El arresto de Don Ricardo Vega no fue el final de la crisis para Grupo Vega; fue el comienzo de la implosión. A la mañana siguiente, la junta directiva se reunió en un estado de pánico absoluto. La sala de juntas, que una semana antes había sido el escenario de la arrogancia de Don Ricardo, ahora era un búnker sitiado. Los rostros de los miembros de la junta, hombres que habían navegado por décadas de crisis con una calma imperturbable, eran ahora máscaras de un miedo apenas contenido. El precio de las acciones se había desplomado otro veinte por ciento en la apertura del mercado, los clientes más importantes estaban activando las cláusulas de cancelación de sus contratos y los bancos, sus supuestos aliados de toda la vida, estaban llamando para reevaluar sus líneas de crédito. El imperio se desangraba, y ellos no sabían cómo detener la hemorragia.

La reunión fue convocada por los miembros independientes de la junta, aquellos que no llevaban el apellido Vega pero cuyas fortunas estaban inextricablemente ligadas a la de la empresa. Y por primera vez en la historia de la compañía, la reunión no era una formalidad para ratificar las decisiones del patriarca. Era un consejo de guerra, un motín en toda regla.

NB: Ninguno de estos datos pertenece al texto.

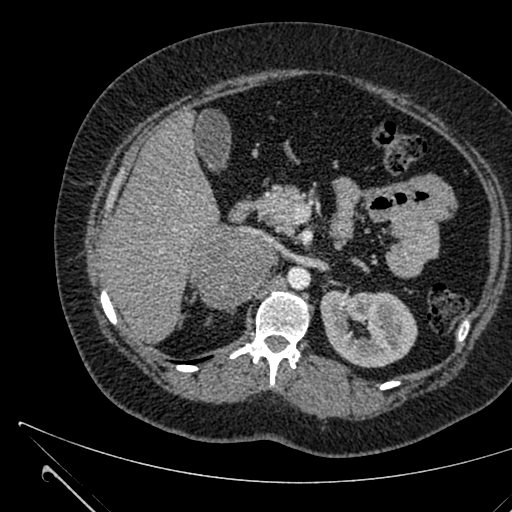
Contrast-enhanced abdominal CT, one axial slice. Position 397 of 731 along the scan axis. Intravenous contrast given. Soft-tissue window (W 400 / L 40 HU). 1 mm slice thickness. 512 × 512 image matrix, field of view 376 × 376 mm. Patient: female, 36 years. Case-level facts recorded for this patient, not image findings: diagnosis: adrenocortical carcinoma; tumour side: right adrenal; tumour size at pathology: 10 cm; Ki-67 index: 20 %; stage (as recorded): 4.
Annotated regions visible in this slice (semi-automatically segmented with operator editing):
- mass: bounding box (x1, y1, x2, y2) in pixels: (194, 232, 272, 308)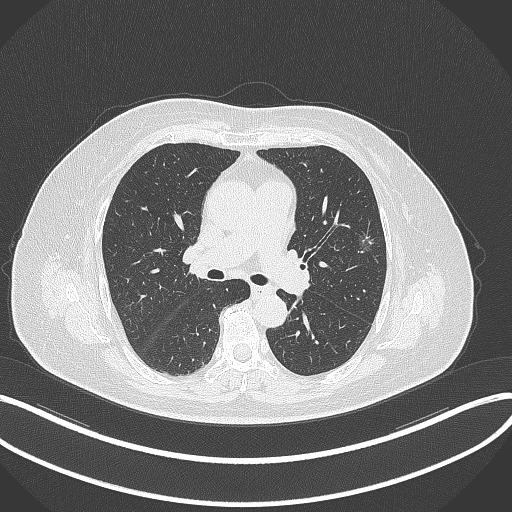
Chest CT, one axial slice; position 215 of 315 along the scan axis; reconstruction kernel B70f; 120 kVp; lung window (W 1500 / L -600 HU); 1 mm slice thickness; 512 × 512 image matrix, field of view 400 × 400 mm. Patient: female, 76 years. Case-level facts recorded for this patient, not image findings: clinical TNM (as recorded): T1b N0 M0; histopathological grade: G1-2.
Structures marked on this image (bounding box drawn by a radiologist):
- lung tumour (recorded histology: adenocarcinoma): bounding box [x1, y1, x2, y2] px = [355, 228, 378, 256]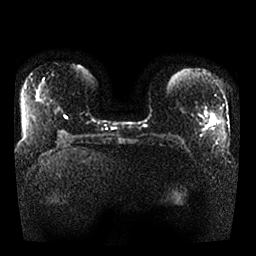
Breast MRI, one axial slice; slice 14 of 25 in the series (ordered by position); diffusion-weighted series; image 2 of 4 stored at this slice position (different b-values; order by instance number); 1.5 T; 4 mm slice thickness; 256 × 256 image matrix, field of view 340 × 340 mm. Female patient.
Structures marked on this image (manually delineated by an expert):
- tumour on diffusion-weighted imaging: box from (x=211, y=123) to (x=215, y=125) px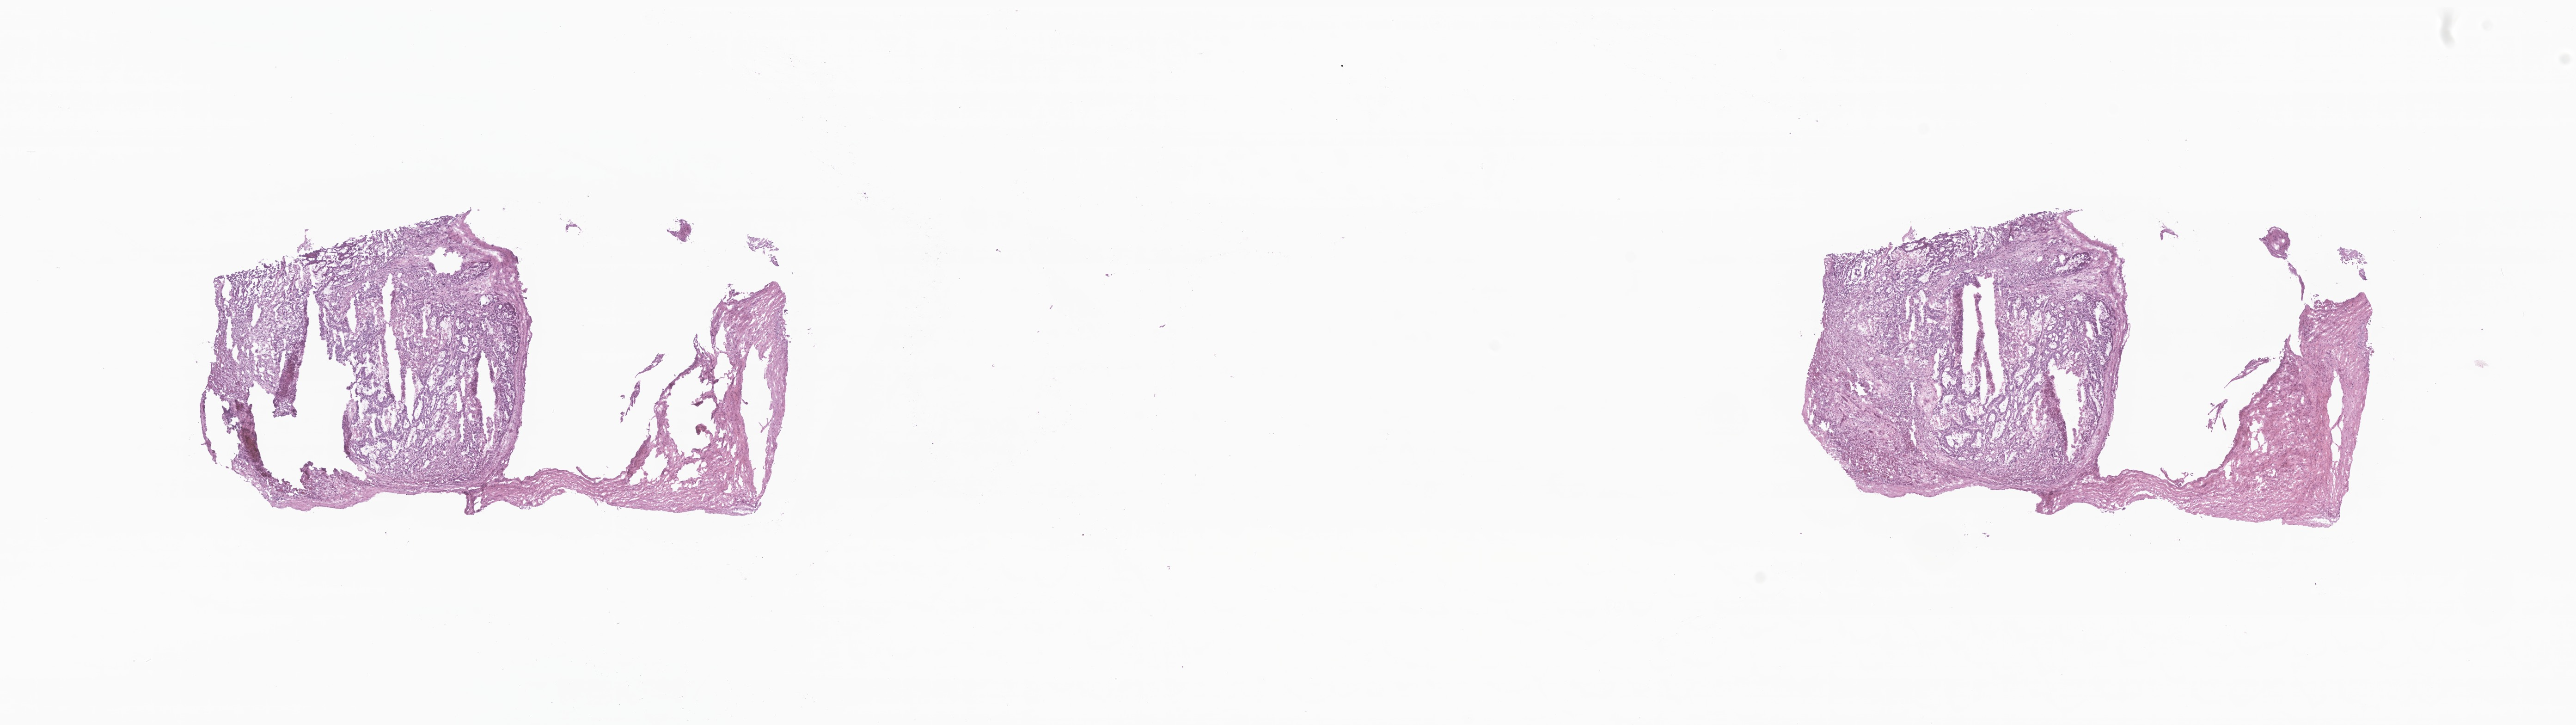
Whole-slide image, haematoxylin and eosin stain — shown as a low-resolution overview of the whole scanned area (about 23.5 x 6.6 mm). Cryosection. Metastatic tumor tissue, resected from liver. Male patient; age at initial diagnosis 72 years. Slide review estimates, as recorded: tumor cells 80%, tumor nuclei 80%.
Patient diagnosis (primary): Adenocarcinoma, NOS.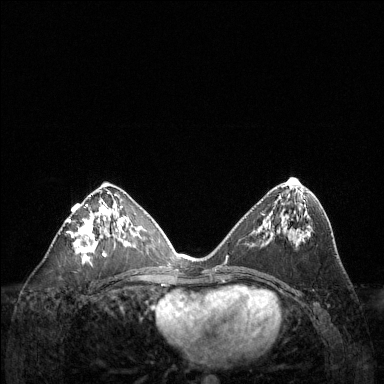
Breast MRI (dynamic contrast-enhanced), one axial slice. Dynamic contrast-enhanced series, time point 2 of 6 at this slice position (early post-contrast). 1.5 T. TE 1.6 ms, TR 4.6 ms. 1.2 mm slice thickness. 384 × 384 image matrix, field of view 360 × 360 mm. Female patient.
Outlined on this slice (semi-automatic segmentation, software-assisted and operator-edited):
- enhancing-tissue mask used for the functional tumour volume (all voxels passing the contrast-enhancement thresholds inside the analysis volume; usually the tumour): bounding box <68,192,124,263> (left, top, right, bottom; pixels)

—¡Esto es un desastre! ¡Una catástrofe! —rugió Germán Obregón, el miembro más antiguo de la junta y el líder de la facción disidente, golpeando la mesa con el puño—. ¡Cincuenta años de reputación, destruidos en una semana por la arrogancia de un hombre y la incompetencia de su sobrino!

Alejandro, sentado en su lugar habitual, se encogió en su silla. Ya no era el CEO; era el acusado en un juicio sumario. Intentó hablar, defenderse, pero Obregón lo silenció con una mirada fulminante.

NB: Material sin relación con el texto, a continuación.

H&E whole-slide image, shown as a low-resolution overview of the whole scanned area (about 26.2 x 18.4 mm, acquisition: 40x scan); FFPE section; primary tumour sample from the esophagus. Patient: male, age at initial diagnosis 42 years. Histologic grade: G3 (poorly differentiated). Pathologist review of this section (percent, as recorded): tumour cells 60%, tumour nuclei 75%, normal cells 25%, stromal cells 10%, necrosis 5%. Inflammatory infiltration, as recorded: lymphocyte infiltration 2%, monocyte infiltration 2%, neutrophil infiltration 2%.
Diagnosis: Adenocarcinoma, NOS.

—¡Tú no hables! Ya has hecho suficiente daño.

La furia en la sala era palpable. Los inversores, representados por un abogado de Nueva York que había volado de emergencia, exigían cabezas. No estaban interesados en excusas ni en lealtades familiares. Estaban interesados en salvar lo que quedaba de su inversión.

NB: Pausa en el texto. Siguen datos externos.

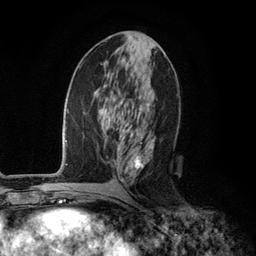
Breast MRI (dynamic contrast-enhanced), one axial slice. Position 55 of 134 along the scan axis. Cropped to one breast. Dynamic contrast-enhanced series, time point 2 of 6 at this slice position (early post-contrast). 3 T. TE 2.8 ms, TR 7.3 ms. 256 × 256 image matrix. Female patient.
Outlined on this slice (semi-automatically segmented with operator editing):
- enhancing-tissue mask used for the functional tumour volume (all voxels passing the contrast-enhancement thresholds inside the analysis volume; usually the tumour): bounding box <116,76,155,182> (left, top, right, bottom; pixels)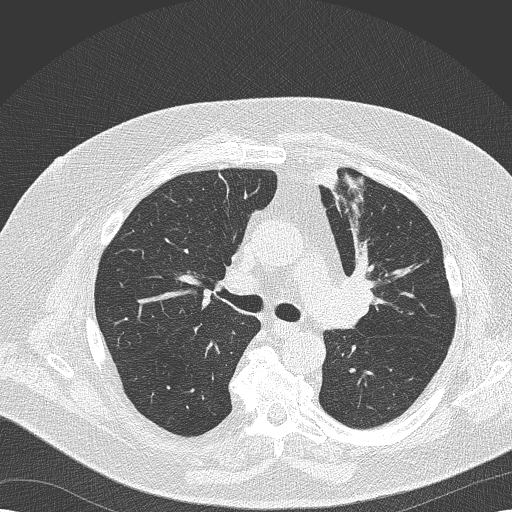
Axial slice from a low-dose chest CT screening exam, second annual screen, lung window (W 1500 / L -600 HU), 2 mm slice thickness, 512 × 512 image matrix. Male, age 68 years at enrolment. Former smoker at enrolment.
• Expert reader's lesion annotation, bounding box <322,266,380,329> (left, top, right, bottom; pixels).
• Reader record for this screening exam (exam-level; its link to the box is not recorded): non-calcified nodule or mass ≥4 mm, left lower lobe, 8 × 6 mm, soft tissue attenuation, pre-existing on the prior screen: yes; interval growth: no.
• Official screen result: positive, no significant change: stable abnormalities potentially related to lung cancer, unchanged since the prior screening exam.
• Lung cancer was diagnosed 256 days after this screen: squamous cell carcinoma, NOS, left upper lobe, poorly differentiated (G3), stage IIB (AJCC 6th edition), 35 mm at pathology.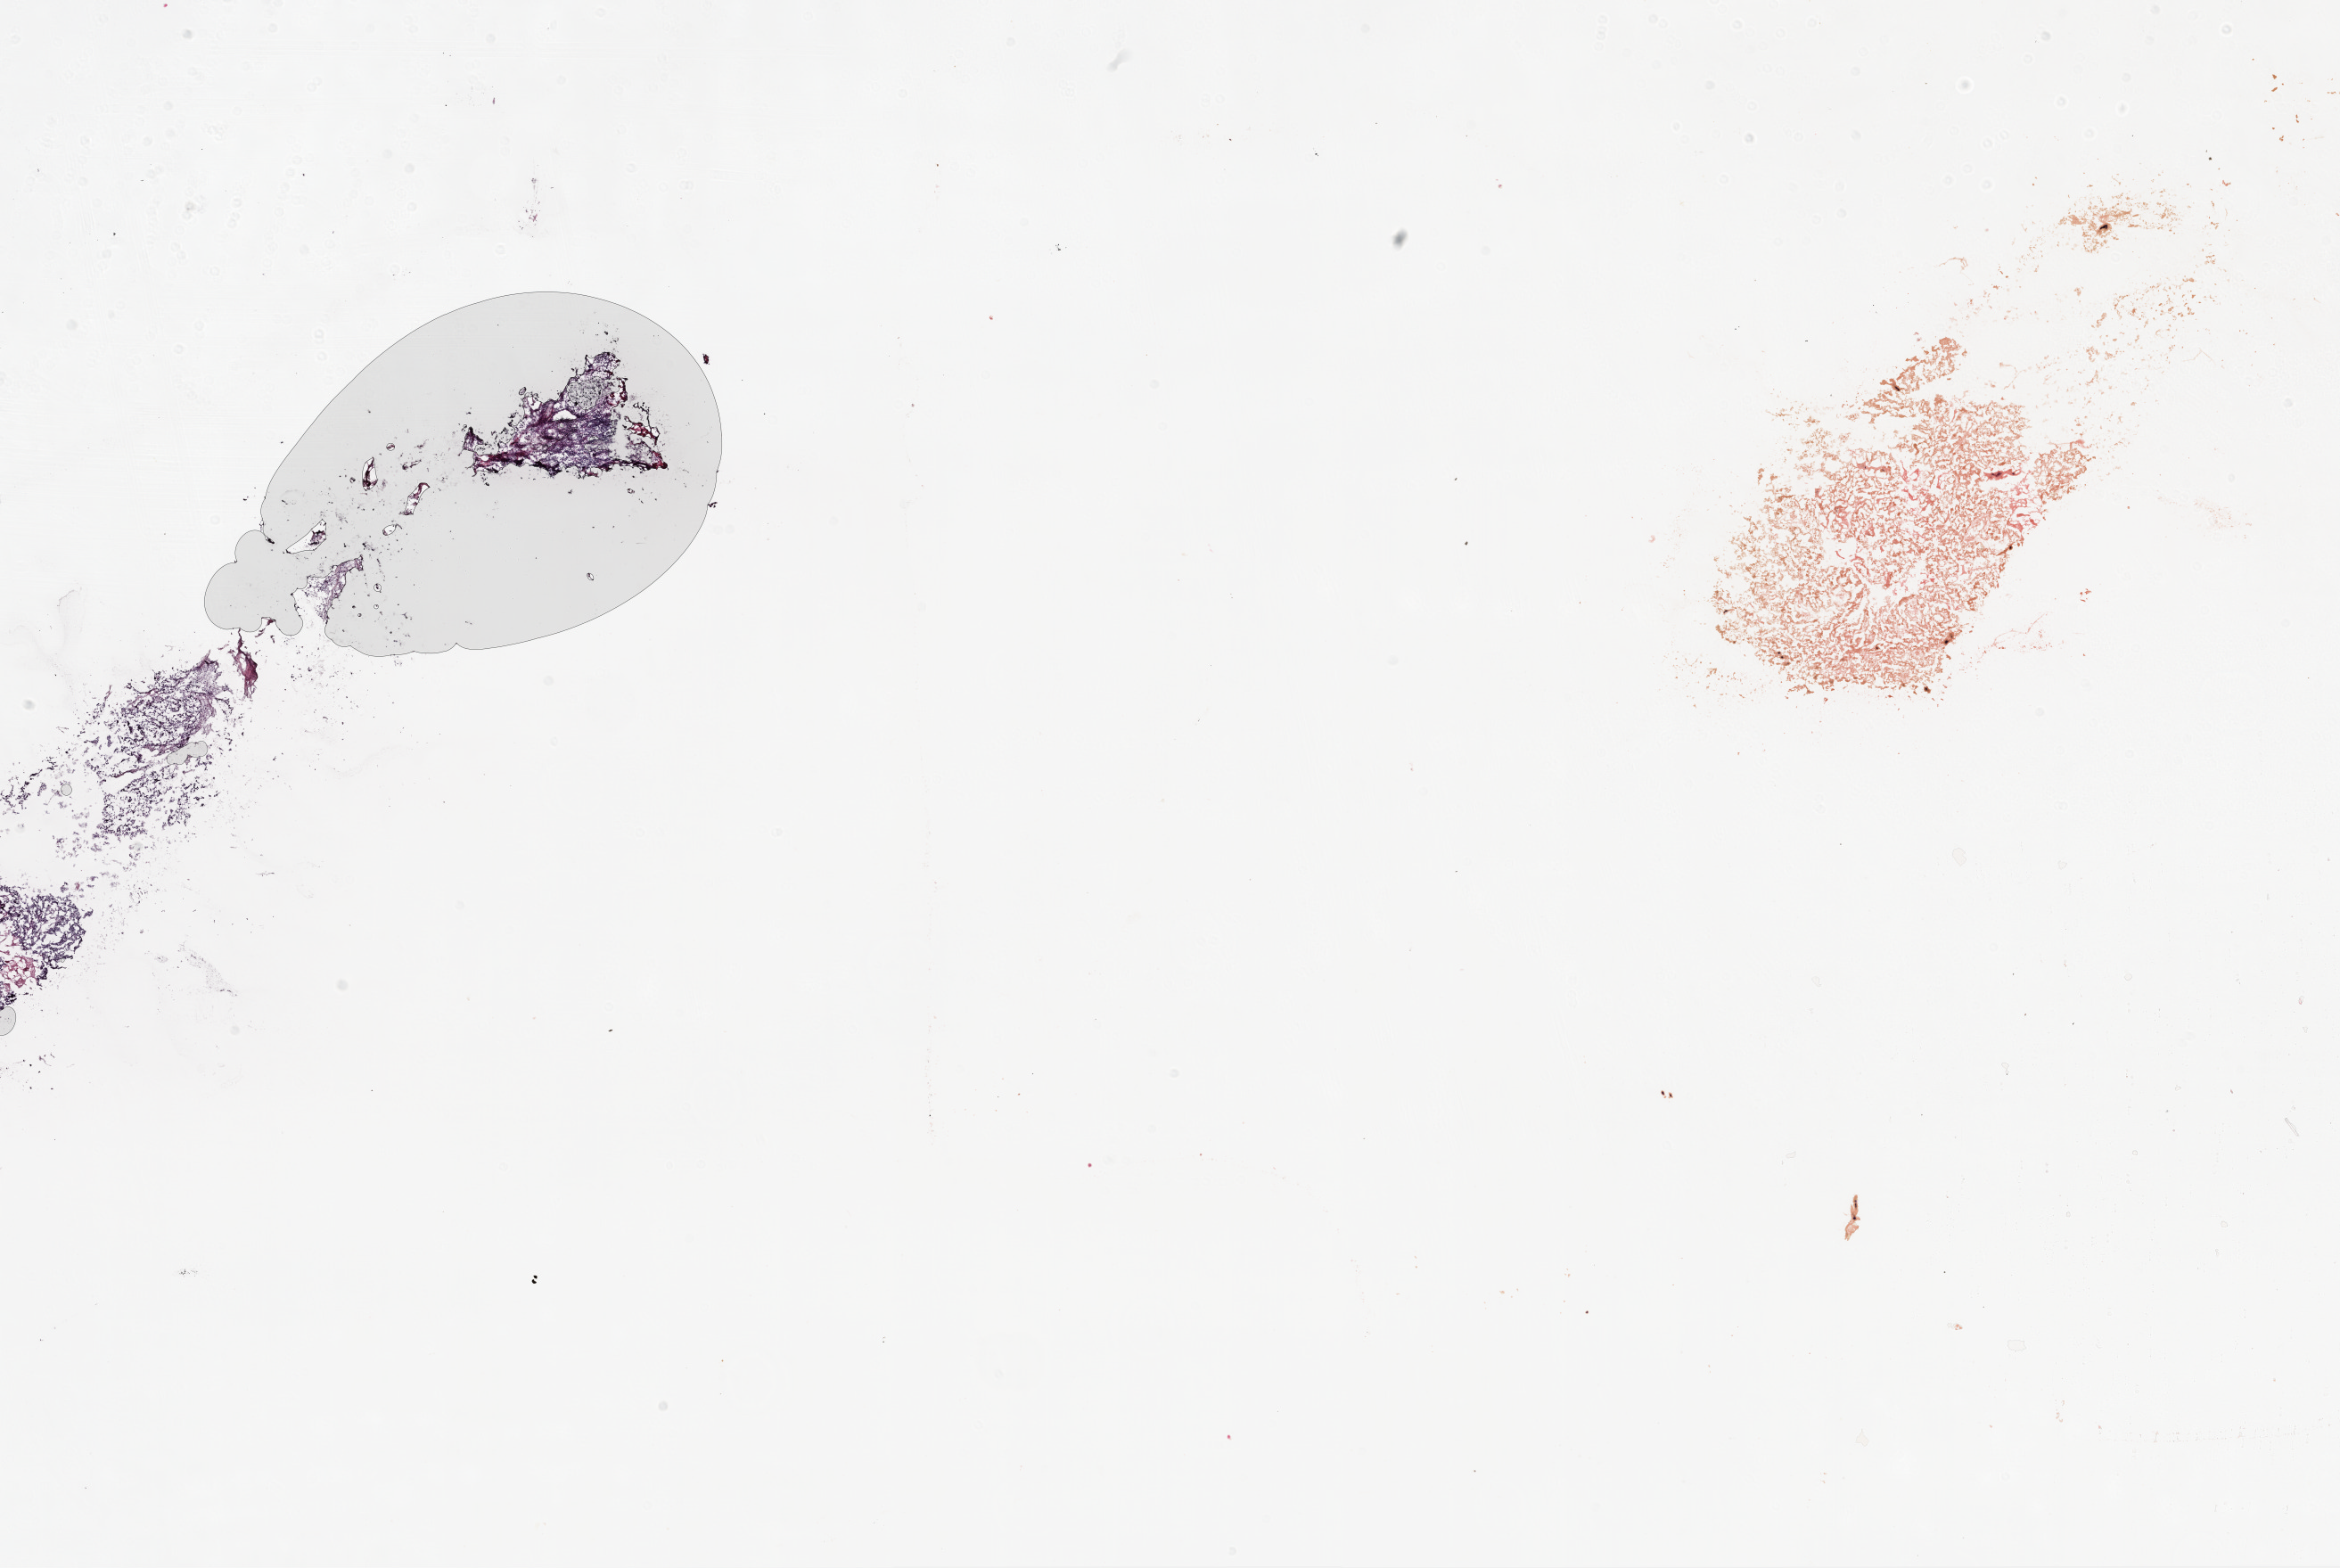
H&E-stained whole-slide image — a low-resolution overview of the entire scanned area, about 21.1 x 14.1 mm (slide scanned at 20x). Frozen section. Sample: primary tumour, ovary. Patient: female, age at initial diagnosis 50 years. Histologic grade: G3 (poorly differentiated). Composition of this section per pathologist review: tumour nuclei 0%, necrosis 0%.
• FIGO stage: IV
• diagnosis: Serous cystadenocarcinoma, NOS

—Nuestros accionistas han perdido casi la mitad del valor de sus acciones en menos de una semana —dijo el abogado, su voz era un témpano de hielo—. Exigen una acción inmediata y decisiva. Necesitamos ver un cambio de liderazgo, una limpieza total, o retiraremos nuestra confianza y nuestro capital.

La amenaza era directa. La junta se encontraba en una posición imposible. Su lealtad histórica a la familia Vega chocaba con la cruda realidad de la supervivencia financiera. Sabían que para salvar la empresa, tenían que cortar de raíz la fuente de la infección. Y la fuente tenía un nombre: Vega. El pánico se apoderó de ellos mientras se daban cuenta de que la única manera de salvar el imperio era traicionar al emperador. La reunión se convirtió en un torbellino de acusaciones, de gritos, de hombres asustados intentando salvar su propio pellejo. Y en el centro de todo, silencioso y patético, estaba Alejandro, el heredero que estaba a punto de presidir el funeral de su propio reino.